Repeat exactly the lines of the entries below from the one with "Main Purification Plants" through the one with "2014/7/10 | ND", both ends included, and nothing else.

**Source material:**
++++

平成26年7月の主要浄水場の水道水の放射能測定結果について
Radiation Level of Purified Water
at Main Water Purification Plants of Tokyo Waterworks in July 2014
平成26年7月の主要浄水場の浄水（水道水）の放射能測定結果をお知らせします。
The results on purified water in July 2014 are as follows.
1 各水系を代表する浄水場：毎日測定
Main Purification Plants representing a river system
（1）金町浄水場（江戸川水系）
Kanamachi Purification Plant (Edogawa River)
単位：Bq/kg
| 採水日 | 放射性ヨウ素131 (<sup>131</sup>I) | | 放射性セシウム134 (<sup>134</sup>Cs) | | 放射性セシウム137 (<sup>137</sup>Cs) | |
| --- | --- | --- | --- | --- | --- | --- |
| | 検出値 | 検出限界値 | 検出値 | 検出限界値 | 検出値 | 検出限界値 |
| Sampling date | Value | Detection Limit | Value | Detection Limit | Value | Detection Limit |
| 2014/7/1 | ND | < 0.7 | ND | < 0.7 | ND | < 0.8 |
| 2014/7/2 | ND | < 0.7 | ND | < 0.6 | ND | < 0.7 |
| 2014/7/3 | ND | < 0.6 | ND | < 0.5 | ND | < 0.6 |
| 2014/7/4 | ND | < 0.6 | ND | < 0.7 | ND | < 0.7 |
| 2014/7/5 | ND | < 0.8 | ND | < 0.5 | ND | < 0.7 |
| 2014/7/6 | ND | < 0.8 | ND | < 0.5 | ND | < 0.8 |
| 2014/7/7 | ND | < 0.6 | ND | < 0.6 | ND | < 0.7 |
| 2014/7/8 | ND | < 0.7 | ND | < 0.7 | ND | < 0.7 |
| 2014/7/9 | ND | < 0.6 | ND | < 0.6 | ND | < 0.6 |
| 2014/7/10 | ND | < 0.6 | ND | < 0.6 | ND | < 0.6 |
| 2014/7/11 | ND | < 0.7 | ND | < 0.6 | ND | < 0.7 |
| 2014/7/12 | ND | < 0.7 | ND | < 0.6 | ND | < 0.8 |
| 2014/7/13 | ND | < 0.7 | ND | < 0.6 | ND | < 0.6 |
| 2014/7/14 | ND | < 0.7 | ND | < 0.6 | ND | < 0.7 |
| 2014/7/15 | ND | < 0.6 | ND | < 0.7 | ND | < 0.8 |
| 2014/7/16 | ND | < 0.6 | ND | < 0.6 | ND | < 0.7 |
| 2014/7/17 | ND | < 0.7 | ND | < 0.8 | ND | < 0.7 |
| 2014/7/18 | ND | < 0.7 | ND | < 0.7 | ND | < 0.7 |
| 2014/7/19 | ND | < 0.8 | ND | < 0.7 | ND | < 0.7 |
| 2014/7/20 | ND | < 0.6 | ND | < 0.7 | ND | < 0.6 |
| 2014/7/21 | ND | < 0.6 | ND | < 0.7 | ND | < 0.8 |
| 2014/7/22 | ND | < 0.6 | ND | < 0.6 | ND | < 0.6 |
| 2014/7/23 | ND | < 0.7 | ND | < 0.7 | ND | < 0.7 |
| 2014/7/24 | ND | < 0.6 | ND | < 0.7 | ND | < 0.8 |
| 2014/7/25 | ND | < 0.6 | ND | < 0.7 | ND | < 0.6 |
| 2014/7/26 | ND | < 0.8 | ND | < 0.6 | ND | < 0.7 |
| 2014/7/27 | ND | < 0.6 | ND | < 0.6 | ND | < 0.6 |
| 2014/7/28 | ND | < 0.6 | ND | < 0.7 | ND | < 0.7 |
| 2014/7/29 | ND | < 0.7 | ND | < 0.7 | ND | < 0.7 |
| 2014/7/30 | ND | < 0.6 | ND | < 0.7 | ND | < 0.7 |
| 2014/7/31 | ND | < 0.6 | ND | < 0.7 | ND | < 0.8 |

++++

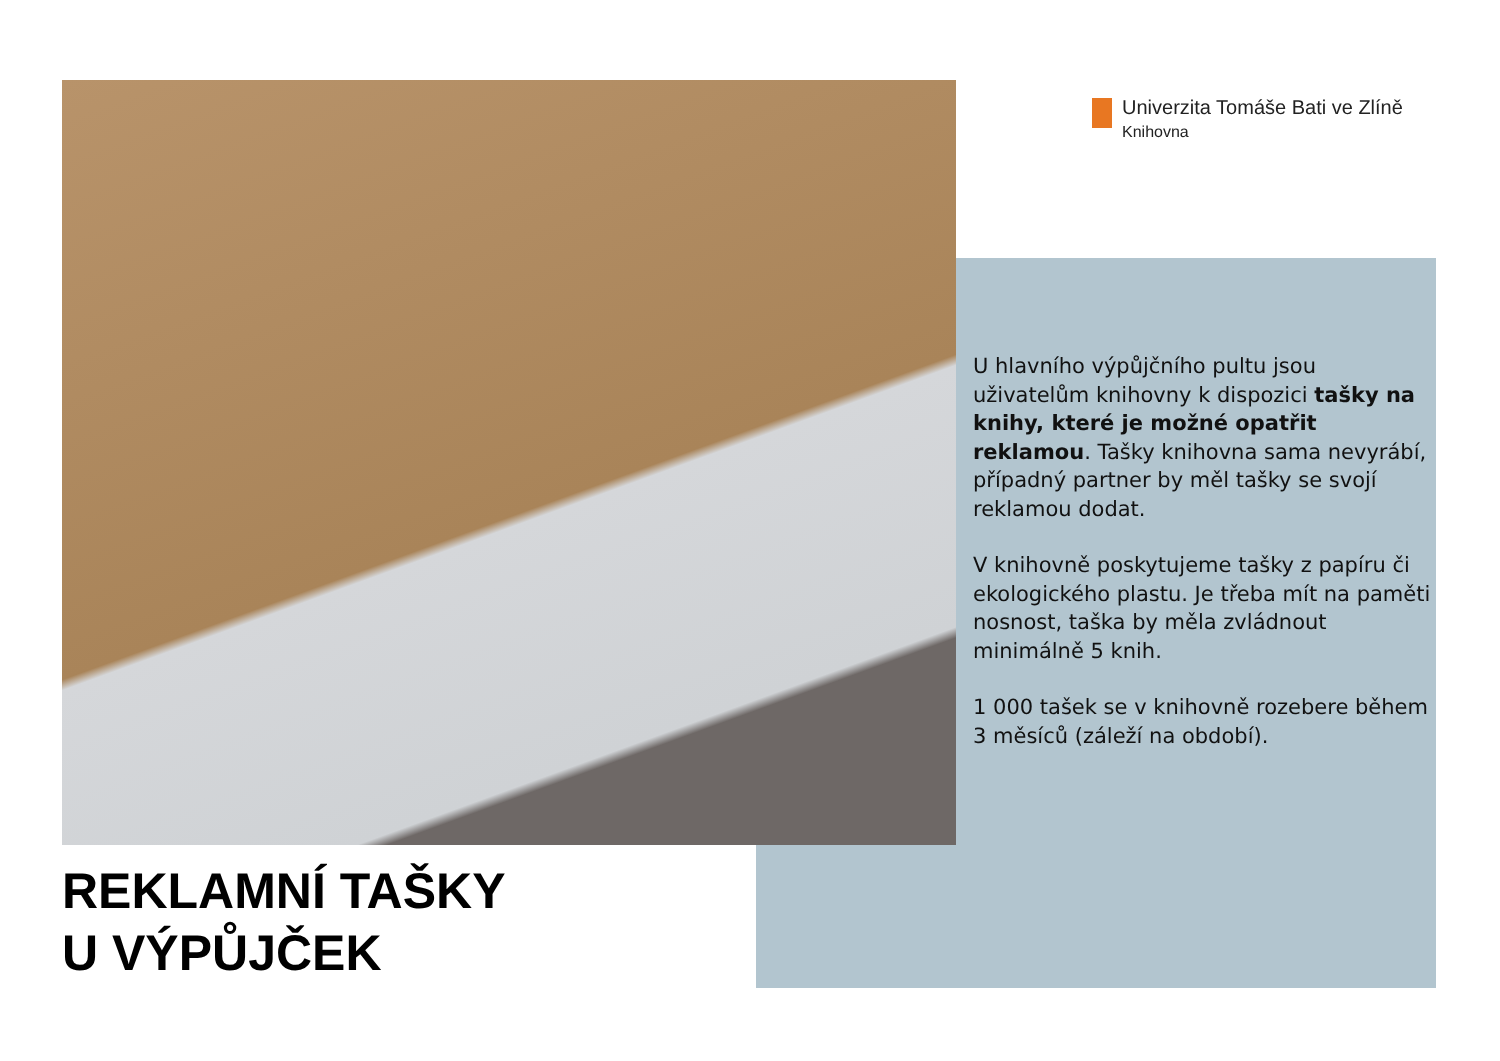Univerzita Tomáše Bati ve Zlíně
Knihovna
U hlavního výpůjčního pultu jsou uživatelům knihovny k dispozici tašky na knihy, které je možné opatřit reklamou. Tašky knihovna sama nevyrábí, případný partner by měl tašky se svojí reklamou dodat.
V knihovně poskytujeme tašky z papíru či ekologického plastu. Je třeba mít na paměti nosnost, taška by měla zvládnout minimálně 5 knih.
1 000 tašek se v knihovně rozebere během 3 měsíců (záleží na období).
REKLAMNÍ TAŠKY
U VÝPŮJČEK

++++

**Your solution:**
Main Purification Plants representing a river system
（1）金町浄水場（江戸川水系）
Kanamachi Purification Plant (Edogawa River)
単位：Bq/kg
| 採水日 | 放射性ヨウ素131 (<sup>131</sup>I) | | 放射性セシウム134 (<sup>134</sup>Cs) | | 放射性セシウム137 (<sup>137</sup>Cs) | |
| --- | --- | --- | --- | --- | --- | --- |
| | 検出値 | 検出限界値 | 検出値 | 検出限界値 | 検出値 | 検出限界値 |
| Sampling date | Value | Detection Limit | Value | Detection Limit | Value | Detection Limit |
| 2014/7/1 | ND | < 0.7 | ND | < 0.7 | ND | < 0.8 |
| 2014/7/2 | ND | < 0.7 | ND | < 0.6 | ND | < 0.7 |
| 2014/7/3 | ND | < 0.6 | ND | < 0.5 | ND | < 0.6 |
| 2014/7/4 | ND | < 0.6 | ND | < 0.7 | ND | < 0.7 |
| 2014/7/5 | ND | < 0.8 | ND | < 0.5 | ND | < 0.7 |
| 2014/7/6 | ND | < 0.8 | ND | < 0.5 | ND | < 0.8 |
| 2014/7/7 | ND | < 0.6 | ND | < 0.6 | ND | < 0.7 |
| 2014/7/8 | ND | < 0.7 | ND | < 0.7 | ND | < 0.7 |
| 2014/7/9 | ND | < 0.6 | ND | < 0.6 | ND | < 0.6 |
| 2014/7/10 | ND | < 0.6 | ND | < 0.6 | ND | < 0.6 |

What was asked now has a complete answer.